Para Lyotard (2018), a forma de valor do enunciado científico se baseia no domínio da competência à medida que os estudantes melhoram sua competência. Sob este prisma, dominar enunciados é ser competente cientificamente e é isso que qualifica alguém como um novo remetente. O enunciado tem o valor de competência e poderá ter o seu correspondente universal mensurado em dinheiro. Poderá ser comercializado. Mas essa não é a única forma de comercializar os produtos da ciência.
Os lucros capitalistas são assegurados de diversas outras maneiras através da comercialização do saber científico, usurpado do seu conteúdo real. Quanto mais um enunciado se sustenta convertendo-se em verdade, mais seguidores a ciência gera criando o consenso necessário para a circulação de mercadorias objetificadas (livros, tecnologias, alimentos, roupas, agrotóxicos, concepções filosóficas, além de redes sociais “gratuitas” que veiculam os enunciados para os seus destinatários e que são mantidas por meio do marketing de produtos dos seus patrocinadores, entre outros).
Para Lyotard, o ensino torna-se um complemento da investigação científica: uma necessidade de que o investigador possua um destinatário que possa ser convertido em remetente, tornar-se seu parceiro. Ao que nos parece, o ensino é a forma de organizar algo parecido como uma célula, um time, um exército, uma Igreja para combater rivais e manter a falsificação do consenso que está triunfando.
A concepção de pós-modernidade, portanto, é um disfarce abstrato, especulativo, para a conjuração neoliberal. A concordância com seus postulados significa a adesão ao projeto de conversão do saber em mercadoria, e, em sua totalidade, de máxima exploração das massas e, do ponto de vista objetivo, de óbices concretos que levam à neutralização de toda e qualquer perspectiva de superação da realidade.
Considerações finais
A dicotomização entre saberes narrativos e saberes científicos proposta por Lyotard esconde múltiplas determinações objetivas e relações diversas. Trata-se de um projeto de degradação do desenvolvimento e efetivação dos indivíduos do gênero humano em uma conjuração que trama a interdição da sociedade para deixar livre o capital especulativo e a ganância da qual depende a manutenção do modo de produção capitalista em seu projeto de expansão.
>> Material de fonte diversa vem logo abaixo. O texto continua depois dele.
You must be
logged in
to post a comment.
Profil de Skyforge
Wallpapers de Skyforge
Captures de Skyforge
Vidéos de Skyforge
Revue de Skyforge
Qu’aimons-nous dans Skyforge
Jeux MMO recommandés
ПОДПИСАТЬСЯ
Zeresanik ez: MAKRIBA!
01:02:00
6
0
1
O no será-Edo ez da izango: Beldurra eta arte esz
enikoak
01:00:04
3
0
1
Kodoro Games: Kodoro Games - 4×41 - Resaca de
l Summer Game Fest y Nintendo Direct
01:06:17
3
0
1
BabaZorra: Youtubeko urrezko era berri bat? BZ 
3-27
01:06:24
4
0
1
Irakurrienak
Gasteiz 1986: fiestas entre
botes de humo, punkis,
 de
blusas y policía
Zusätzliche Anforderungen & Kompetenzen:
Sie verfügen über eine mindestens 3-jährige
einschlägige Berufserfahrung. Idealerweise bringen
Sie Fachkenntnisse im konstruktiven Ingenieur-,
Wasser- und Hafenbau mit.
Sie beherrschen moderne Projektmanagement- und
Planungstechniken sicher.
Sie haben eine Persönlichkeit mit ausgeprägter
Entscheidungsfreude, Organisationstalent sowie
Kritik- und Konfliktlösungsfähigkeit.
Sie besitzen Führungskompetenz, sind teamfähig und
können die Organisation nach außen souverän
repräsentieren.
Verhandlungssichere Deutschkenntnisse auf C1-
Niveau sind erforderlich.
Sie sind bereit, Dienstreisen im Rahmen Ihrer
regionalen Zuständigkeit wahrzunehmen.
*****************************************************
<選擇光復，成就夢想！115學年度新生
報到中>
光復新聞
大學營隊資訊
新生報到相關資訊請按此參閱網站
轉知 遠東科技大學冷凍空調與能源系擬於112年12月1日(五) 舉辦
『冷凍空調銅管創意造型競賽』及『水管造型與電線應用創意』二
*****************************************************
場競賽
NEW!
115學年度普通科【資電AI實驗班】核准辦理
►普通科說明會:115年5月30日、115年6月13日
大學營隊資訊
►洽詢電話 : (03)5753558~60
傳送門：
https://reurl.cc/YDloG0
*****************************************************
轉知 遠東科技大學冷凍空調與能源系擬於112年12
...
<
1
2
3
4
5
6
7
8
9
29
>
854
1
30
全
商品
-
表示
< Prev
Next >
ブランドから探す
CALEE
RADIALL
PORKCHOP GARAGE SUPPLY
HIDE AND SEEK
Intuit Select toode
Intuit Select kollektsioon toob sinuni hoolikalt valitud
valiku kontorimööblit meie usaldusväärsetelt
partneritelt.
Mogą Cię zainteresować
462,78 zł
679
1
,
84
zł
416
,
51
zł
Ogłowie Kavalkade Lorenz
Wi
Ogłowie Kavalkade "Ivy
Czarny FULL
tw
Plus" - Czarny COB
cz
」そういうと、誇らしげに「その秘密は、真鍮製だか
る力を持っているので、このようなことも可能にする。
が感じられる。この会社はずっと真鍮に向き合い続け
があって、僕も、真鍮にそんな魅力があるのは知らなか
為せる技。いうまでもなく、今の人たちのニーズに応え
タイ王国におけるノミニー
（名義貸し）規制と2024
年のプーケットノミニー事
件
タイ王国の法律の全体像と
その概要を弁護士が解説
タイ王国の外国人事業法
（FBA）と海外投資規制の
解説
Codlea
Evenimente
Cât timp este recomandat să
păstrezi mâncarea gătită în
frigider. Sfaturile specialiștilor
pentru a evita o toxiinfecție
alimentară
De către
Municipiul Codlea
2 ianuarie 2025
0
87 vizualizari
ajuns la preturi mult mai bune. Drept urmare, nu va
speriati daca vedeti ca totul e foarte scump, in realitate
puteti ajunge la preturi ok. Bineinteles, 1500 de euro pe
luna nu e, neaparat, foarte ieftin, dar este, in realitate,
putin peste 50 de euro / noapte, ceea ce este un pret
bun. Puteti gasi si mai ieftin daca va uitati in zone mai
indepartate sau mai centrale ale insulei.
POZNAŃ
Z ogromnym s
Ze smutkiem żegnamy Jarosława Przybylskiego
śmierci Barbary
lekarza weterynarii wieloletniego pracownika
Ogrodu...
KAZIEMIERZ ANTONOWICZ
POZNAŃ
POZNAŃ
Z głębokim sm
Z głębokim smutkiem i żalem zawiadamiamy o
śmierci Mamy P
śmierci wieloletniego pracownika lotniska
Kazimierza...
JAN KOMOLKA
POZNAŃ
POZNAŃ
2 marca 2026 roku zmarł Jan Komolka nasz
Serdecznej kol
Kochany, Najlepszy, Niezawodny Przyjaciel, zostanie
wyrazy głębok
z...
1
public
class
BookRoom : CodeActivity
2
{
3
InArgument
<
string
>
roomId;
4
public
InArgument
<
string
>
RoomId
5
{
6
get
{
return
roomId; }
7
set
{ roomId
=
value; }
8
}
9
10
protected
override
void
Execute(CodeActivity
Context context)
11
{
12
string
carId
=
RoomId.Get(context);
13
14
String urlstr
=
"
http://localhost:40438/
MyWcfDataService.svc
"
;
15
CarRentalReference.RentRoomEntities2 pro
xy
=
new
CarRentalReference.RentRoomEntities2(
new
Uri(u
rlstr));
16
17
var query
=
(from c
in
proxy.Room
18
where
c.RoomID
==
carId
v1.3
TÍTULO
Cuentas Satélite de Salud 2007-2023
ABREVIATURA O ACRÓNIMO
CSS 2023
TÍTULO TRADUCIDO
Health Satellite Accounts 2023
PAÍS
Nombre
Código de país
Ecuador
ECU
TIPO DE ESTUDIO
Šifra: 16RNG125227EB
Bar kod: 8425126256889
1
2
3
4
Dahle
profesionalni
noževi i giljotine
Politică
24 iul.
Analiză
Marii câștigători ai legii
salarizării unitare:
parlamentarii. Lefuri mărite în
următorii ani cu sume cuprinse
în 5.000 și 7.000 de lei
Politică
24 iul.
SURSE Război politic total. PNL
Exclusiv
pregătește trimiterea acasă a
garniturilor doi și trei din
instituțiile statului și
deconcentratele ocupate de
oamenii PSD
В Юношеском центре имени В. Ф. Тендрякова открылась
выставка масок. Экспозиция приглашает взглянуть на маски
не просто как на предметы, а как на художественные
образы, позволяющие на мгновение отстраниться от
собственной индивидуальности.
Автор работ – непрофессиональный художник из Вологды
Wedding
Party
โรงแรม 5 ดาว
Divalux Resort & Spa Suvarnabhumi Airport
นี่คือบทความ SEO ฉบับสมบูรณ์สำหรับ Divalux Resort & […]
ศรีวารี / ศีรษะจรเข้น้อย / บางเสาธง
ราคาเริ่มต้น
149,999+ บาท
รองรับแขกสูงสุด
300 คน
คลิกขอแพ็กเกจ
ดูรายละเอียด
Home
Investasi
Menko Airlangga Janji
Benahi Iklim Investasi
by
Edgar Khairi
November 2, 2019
A proposta apresentada por Lyotard consiste em um projeto intencional de naturalização da realidade do modo de produção capitalista e de um total servilismo e docilização dos indivíduos ao neoliberalismo. Escamoteado através de um discurso de respeito e de contemplação dos saberes, como se estes fossem uma espécie comparada aos animais e vegetais, Lyotard se esforça para ocultar em sua obra a perspectiva filosófica que se propôs a disseminar o conhecimento científico como propriedade privada e mercadoria acessível a quem possa por ela pagar.
Com efeito, desde a invenção de ficção pós-moderna se avolumou uma imensa adesão de estudiosos e pensadores a esse modismo que degrada e interdita o desenvolvimento omniltareal, aprisiona os indivíduos no reino da necessidade e distancia-os cada vez mais do reino da liberdade. Desse modo, o projeto de pós-modernidade é para os trabalhadores um convite à hominização e um boicote à humanização.